You may initially have some trouble believing the story Esther and her husband Arthur are about to share.

"I admire my kids because they are relentless. They are brave. They face the world with tasks (like) squeezing toothpaste out of a tube, zipping zippers -- these are things that come easily to use," mother Esther Herzfeld said.

It all began 12 years ago when the first of the Herzfelds' four children began having difficulty walking.

"I mean if your child is walking around, and tripping and falling, for the first week, or month or so. He’s clumsy. There are clumsy kids out there," father Arthur Herzfeld said.

But Tziporah’s condition worsened. And then one by one, their other three children started developing the same symptoms.

Fast forward several years, tens of thousands of dollars in medical tests and genetic analysis and there is still no diagnosis.

The Herzfeld’s youngest daughter -- now 15 -- is away at summer camp.
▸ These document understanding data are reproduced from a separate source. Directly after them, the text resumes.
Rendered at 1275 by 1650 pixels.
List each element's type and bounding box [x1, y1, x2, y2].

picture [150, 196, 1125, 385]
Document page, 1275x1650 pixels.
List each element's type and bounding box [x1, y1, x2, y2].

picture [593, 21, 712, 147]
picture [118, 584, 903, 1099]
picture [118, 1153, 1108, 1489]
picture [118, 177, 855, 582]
Tziporah, the first to come down with the mystery condition, was not available to speak with PIX11 News.

But speaking with Rivka, now 23, and the couple's only son Tzvi told us all we need to know about the tenacity that drives this family through one challenge after another.

“When I turned thirteen, I noticed that I started walking on the side of my foot, so I couldn’t walk straight. I just woke up when I was fourteen, and couldn’t walk anymore. I haven’t walked since,” Tzvi said.

“I want to work as hard as I possibly can, physically, and emotionally can, to make myself stronger, so that if this degenerative condition is going to get me, fine. It will get me a little bit - less,” said Rivka.

The path forward for this faithful yet practical brood is uncertain. And the Herzfelds are well aware of that.

But Arthur and Esther’s decision to go public with their story last month, after more than a decade of trying to quietly to forge ahead, is borne out of willingness to do whatever they can for their children while they can.

“If life gives you lemons, you make lemonade. We’ve gotta make the best of a bad situation, because we don’t’ have a choice. We want our kids to be as dignified possible and we have to be role models for them,” Esther said.